Tercero: Is there a guarantee that [the pieces] will return intact, then? Paredes: The guarantee is the Law itself, in our vaults there are pieces, these 74 are already classified, they are photographed, and we have the list already, they are already authorized by the President, with their photos, that is what we are going to do ourselves, and that I wanted already today to deliver formally and officially to the Alcalde, it is a shame that I could not see him, since the official note with the photos and the list, with those photos and the list the Alcalde was asked for a representative.

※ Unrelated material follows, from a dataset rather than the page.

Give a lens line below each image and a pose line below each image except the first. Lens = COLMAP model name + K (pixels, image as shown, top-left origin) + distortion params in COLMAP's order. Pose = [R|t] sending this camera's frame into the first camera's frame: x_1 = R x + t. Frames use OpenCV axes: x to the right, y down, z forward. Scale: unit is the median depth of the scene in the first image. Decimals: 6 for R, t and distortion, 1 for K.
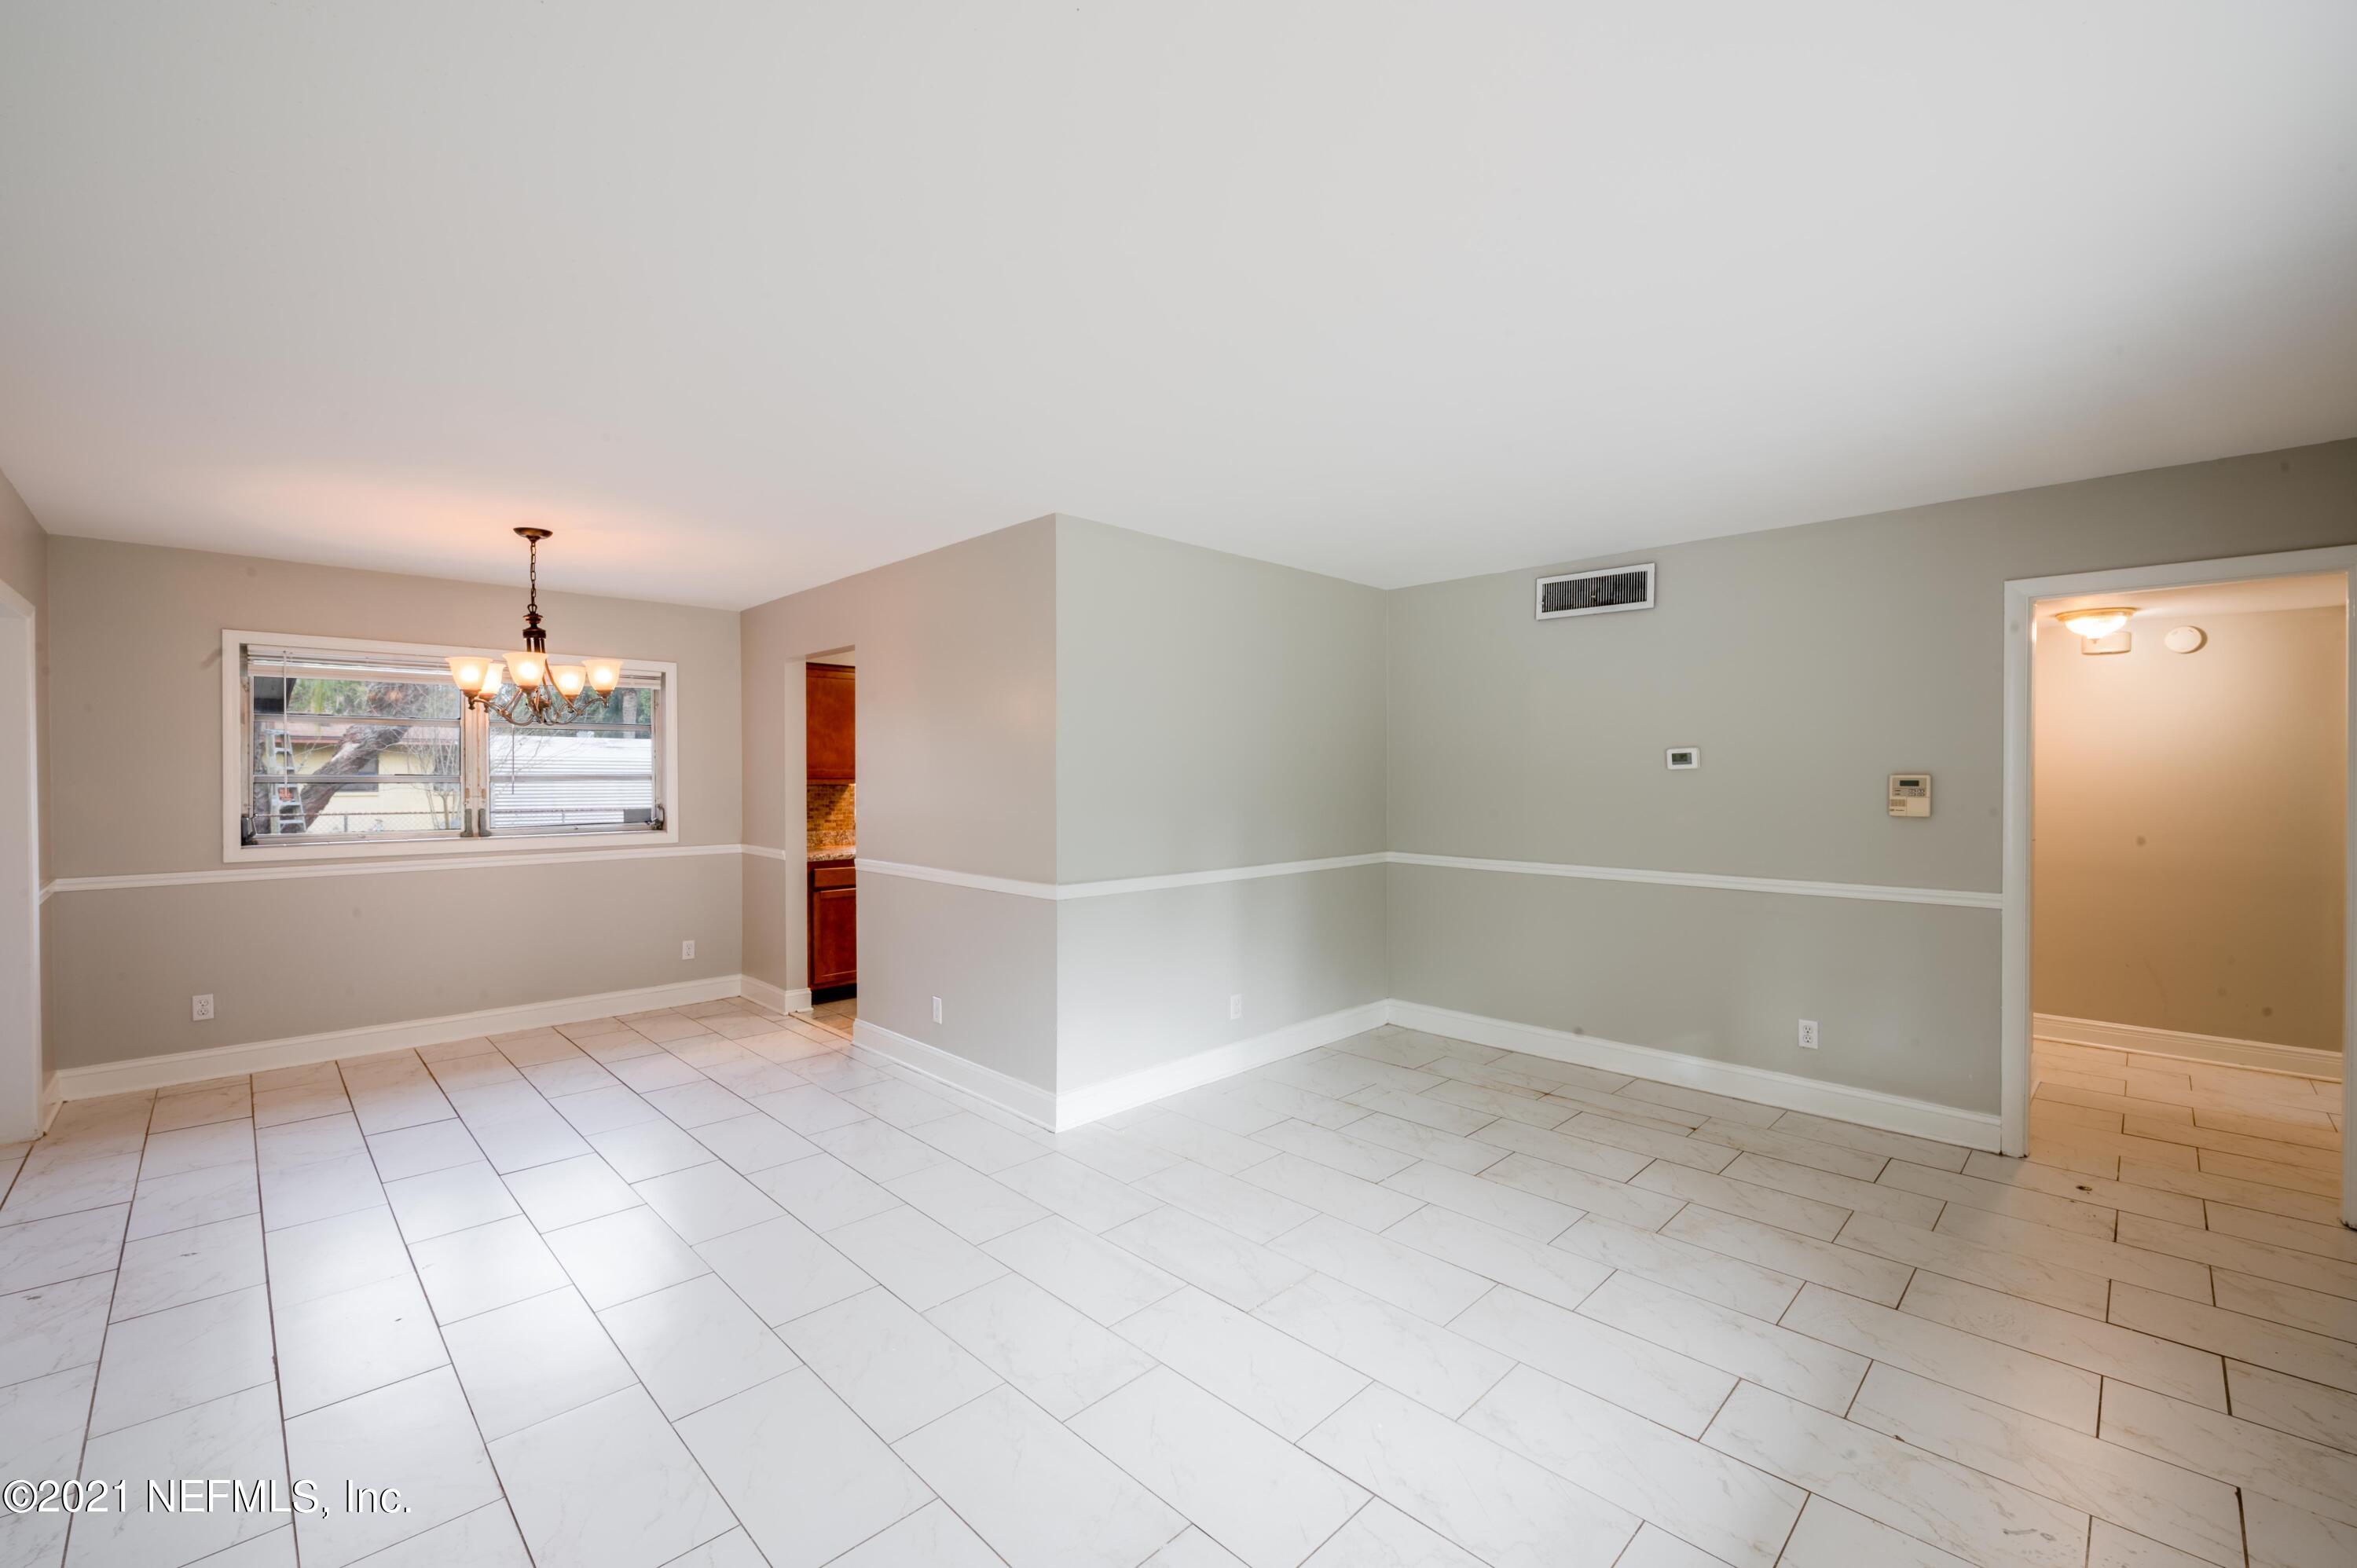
lens RADIAL K [[974.4, 0, 1178.5], [0, 974.4, 784.0], [0, 0, 1]] dist [-0.004406, -0.000451]
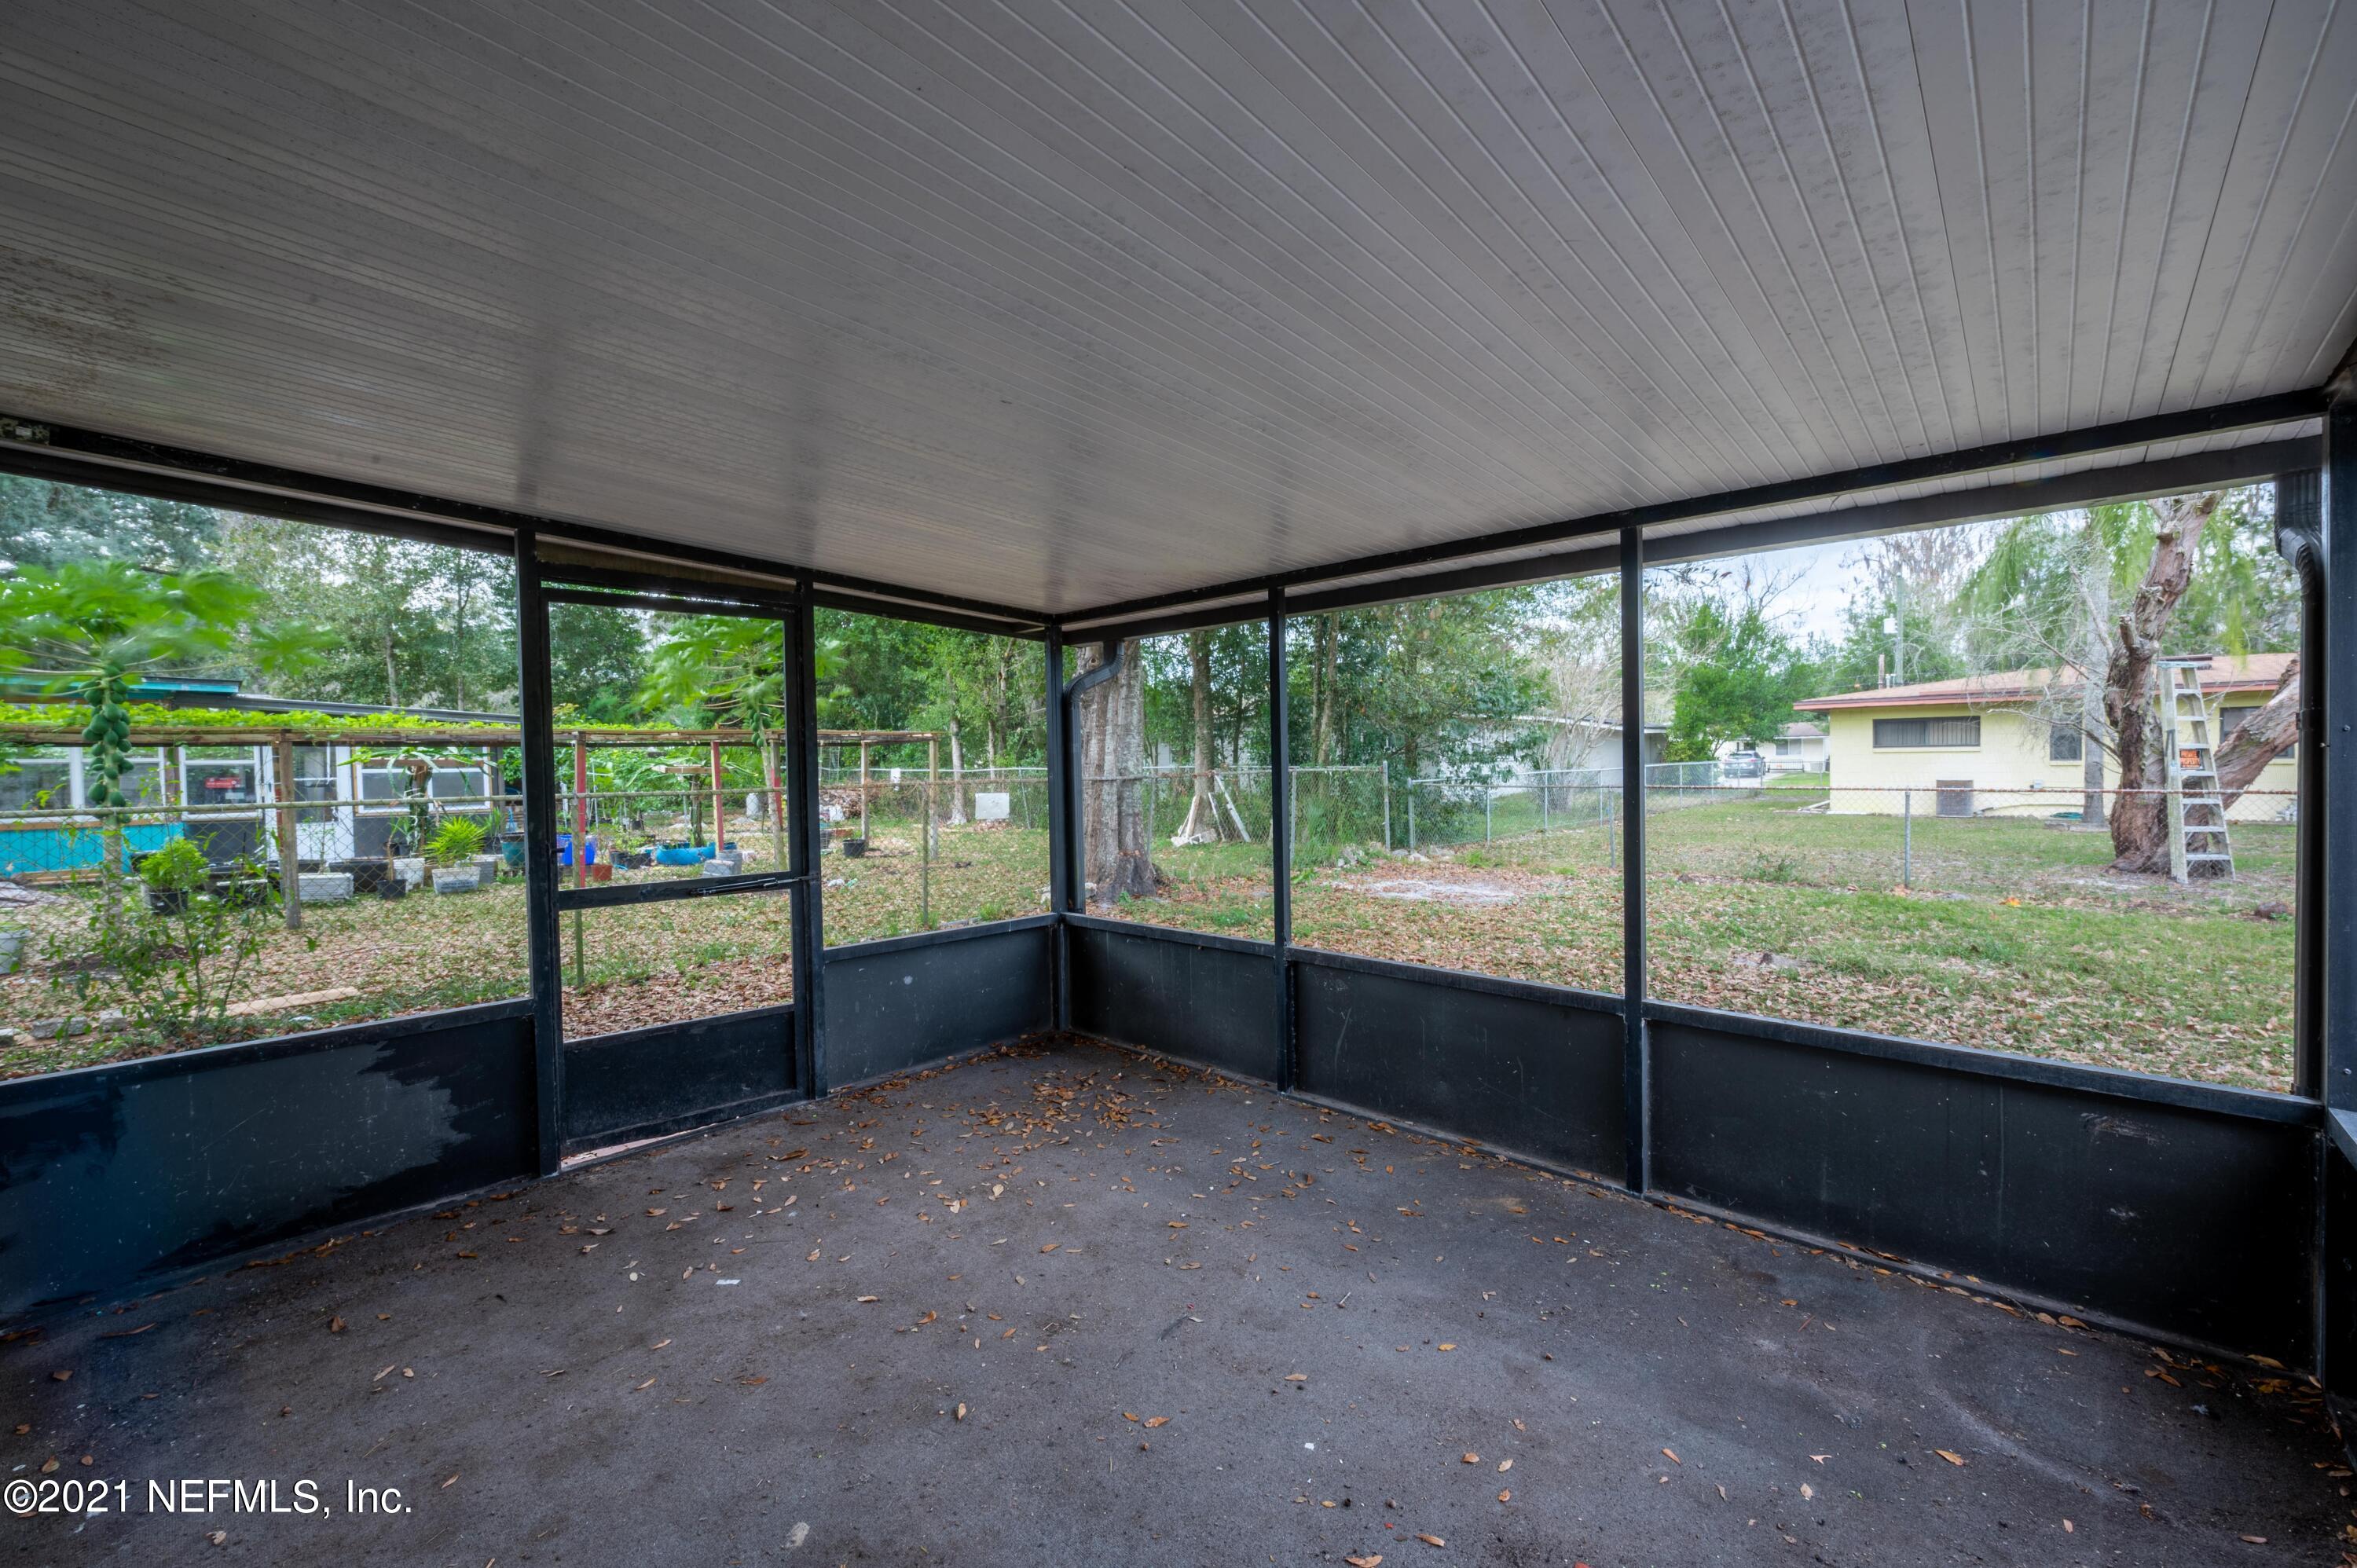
lens RADIAL K [[933.0, 0, 1183.2], [0, 933.0, 771.4], [0, 0, 1]] dist [-0.006130, -0.000362]
pose [[0.044815, 0.010429, -0.998941, -0.905464], [0.006968, 0.999918, 0.010751, 0.020835], [0.998971, -0.007442, 0.044739, 0.809729]]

Then within three weeks that the insurance is approved, the boxes and everything, then I will need a representative of Civil Society and a representative of the Municipality, so that they can come and see and verify each one of the pieces when they are going to be packed, so that those that have the documentation can verify what it is that is leaving the country, there will be representatives of the DEI and they will close everything and it will go to the US, in February of the next year when the pieces arrive, I will need both the Institute with the Civil Society and the Alcalde's office to sit down, we will open each box and verify that all that went is exactly what came back, that it isn't replicas that come, and it will guarantee that all that left the country is exactly what it is.
Tercero: Well, here we should ask something don Virgilio, [the mayor?] said "well, we are also bringing tourists, so if they take away all the pieces or even just a part, well then the tourists that come here aren't going to see anything?" Paredes: Look, we have more than 5000 pieces, so 74 is nothing in comparison, the problem that we have is a grave problem notice that we do not have a museum with the international standards of climate control, of environment, of lighting and of security to be able.. the good news that we have for the Honduran people is that via the Government of Japan there is now being given us approval to build a museum of international level in Copan Ruinas.
Tercero concludes: Well, Alcalde Municipal Helmy Giacoman of Copan Ruinas and Virgilio Paredes, Director of the Instituto Hondureño de Antropología e Historia, about these pieces that are going to be removed and that this is in keeping with agreements and in accordance with the Law and that it is going to be approved by the Executive branch, and that [Paredes] is going to meet there with the Alcalde to clear up doubts.
[Comment: about ten days later, an accord signed by the Alcalde and, on behalf of the government, the minister of the interior, but not by Virgilio Paredes, conceded to the people of Copan Ruinas not only the degree of participation in packing and unpacking proposed here; but much more besides. Not involved in these negotiations: the Minister of Culture, who should have been the representative of the Executive branch in this case.]